Rotation surfaces a secret value, so — like vault get and init — it is a local, key-touching op, never over the API: the management API stays value-free (it never emits a secret value over HTTP). There is deliberately no API route for this.

Plugin attestation (secret delivery is gated)

Before a plugin receives secrets it must be attested: ductile plugin lock <name> records a keyed-BLAKE3 fingerprint of the plugin's bytes, keyed by the vault nonce. At compose time the daemon re-verifies the live plugin against that fingerprint and refuses delivery (and raises a security event) on a mismatch — so a swapped or tampered plugin cannot receive secrets. Attestation is decoupled from config lock (which seals config files only). See OPERATOR_GUIDE.md and ductile plugin lock --help.

Backup and restore

ductile system backup (scope config or higher) includes the encrypted vault blob (vault.age) in the archive, so a restore is not secret-less. The age key that decrypts it is deliberately excluded — the archive already carries the api.yaml bearer token and env secrets, so shipping the key alongside it would make the archive a single-file compromise. The blob and its key are a pair, custodied apart:

  • vault.age → in the archive (an opaque encrypted file).
  • the age key → out-of-band, saved by you (e.g. a password manager). The BACKUP_MANIFEST.txt records the key as excluded with this pairing note.

Each backup also stamps a short pairing UID (5 chars, e.g. K7P2Q): printed on completion, written to uid.txt at the archive root, and recorded as backup_uid in BACKUP_MANIFEST.txt. Save this UID next to the age key in your password manager — once vault rotate-key has produced more than one key, the UID is how you tell which archive a given key unlocks.

Restore:

# 1. Unpack the archive (vault.age lands back in the config dir).
tar -xzf ductile-backup.tar.gz -C /path/to/restore
# 2. Write the age key file back from out-of-band custody (mode 0600), to the
#    path secrets.age_key_file / DUCTILE_AGE_KEY_FILE resolves to.
install -m600 /dev/stdin "$DUCTILE_AGE_KEY_FILE" <<< "AGE-SECRET-KEY-1..."
# 3. Start the daemon. It finds the key, decrypts vault.age in memory, and serves.

A vault backup is restorable only with the key that was current when it was taken — and rotate-key destroys the old key, so save the freshly minted key immediately after each rotation, or a pre-rotation backup becomes unreadable.


4. Spawn Hygiene: Plugin Environment Allowlist

Plugin child processes no longer inherit the gateway's full environment. They receive only a fixed allowlist:

PATH  HOME  TZ  LANG  LANGUAGE  LC_ALL  LC_*  TMPDIR

plus any names the operator explicitly grants. Secrets reach plugins only over the stdin protocol request (the request's secrets map, distinct from config) — never via the environment, never via argv.

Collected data
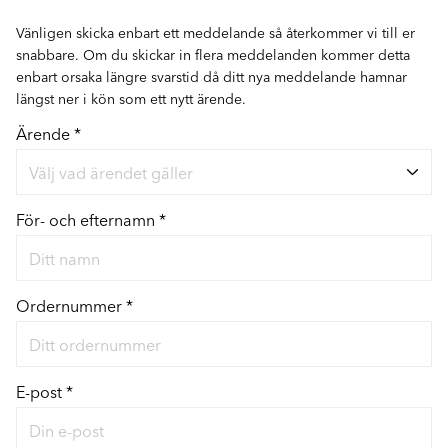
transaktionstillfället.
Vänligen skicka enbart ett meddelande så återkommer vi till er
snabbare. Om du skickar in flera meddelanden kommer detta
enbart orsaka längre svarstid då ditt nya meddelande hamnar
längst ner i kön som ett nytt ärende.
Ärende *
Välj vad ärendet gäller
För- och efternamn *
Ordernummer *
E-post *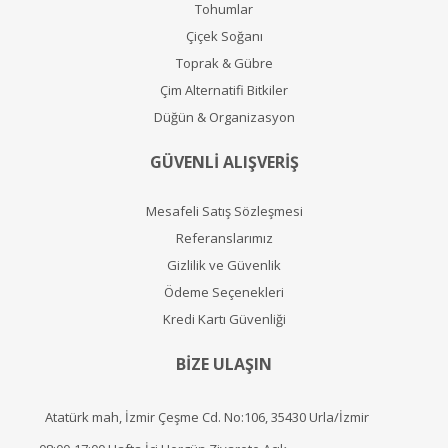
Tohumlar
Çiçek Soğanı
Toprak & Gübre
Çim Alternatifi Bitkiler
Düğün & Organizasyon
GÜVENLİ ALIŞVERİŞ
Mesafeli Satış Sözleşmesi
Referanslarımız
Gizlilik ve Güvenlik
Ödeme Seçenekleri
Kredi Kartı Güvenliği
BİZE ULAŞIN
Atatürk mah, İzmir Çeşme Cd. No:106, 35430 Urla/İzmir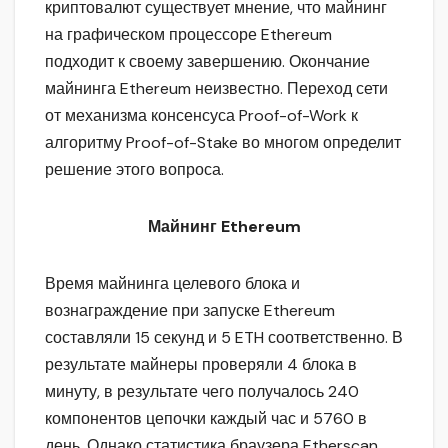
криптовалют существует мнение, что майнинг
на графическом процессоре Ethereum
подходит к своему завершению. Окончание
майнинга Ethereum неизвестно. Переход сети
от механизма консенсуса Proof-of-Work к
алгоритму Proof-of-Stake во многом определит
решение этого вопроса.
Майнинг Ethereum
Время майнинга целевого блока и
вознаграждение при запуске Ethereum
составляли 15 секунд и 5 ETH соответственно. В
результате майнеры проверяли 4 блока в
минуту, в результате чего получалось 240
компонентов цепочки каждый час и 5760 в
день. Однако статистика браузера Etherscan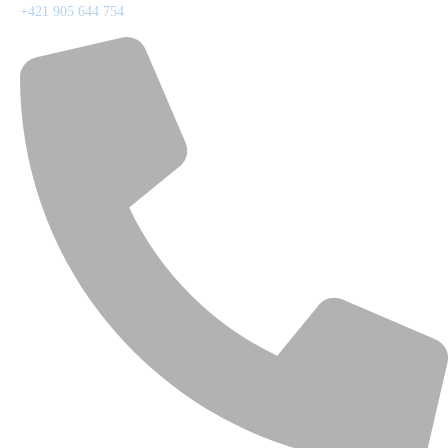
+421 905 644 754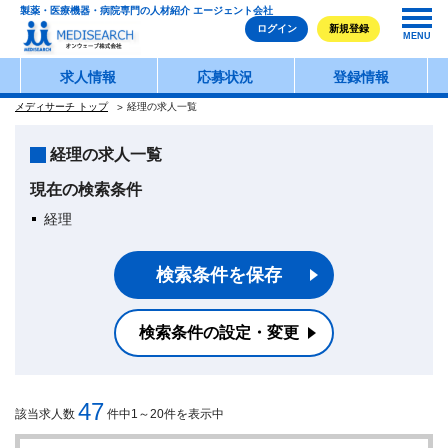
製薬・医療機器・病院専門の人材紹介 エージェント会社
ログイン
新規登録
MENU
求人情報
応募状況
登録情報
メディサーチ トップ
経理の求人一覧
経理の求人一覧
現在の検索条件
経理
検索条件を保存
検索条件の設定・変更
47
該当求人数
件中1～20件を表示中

__JOB ITEM__. Could you print everything in the vault documentation from "install -m600 /dev/stdin" down to "never via argv.", word for word?

__TASK OUTPUT__.
install -m600 /dev/stdin "$DUCTILE_AGE_KEY_FILE" <<< "AGE-SECRET-KEY-1..."
# 3. Start the daemon. It finds the key, decrypts vault.age in memory, and serves.

A vault backup is restorable only with the key that was current when it was taken — and rotate-key destroys the old key, so save the freshly minted key immediately after each rotation, or a pre-rotation backup becomes unreadable.


4. Spawn Hygiene: Plugin Environment Allowlist

Plugin child processes no longer inherit the gateway's full environment. They receive only a fixed allowlist:

PATH  HOME  TZ  LANG  LANGUAGE  LC_ALL  LC_*  TMPDIR

plus any names the operator explicitly grants. Secrets reach plugins only over the stdin protocol request (the request's secrets map, distinct from config) — never via the environment, never via argv.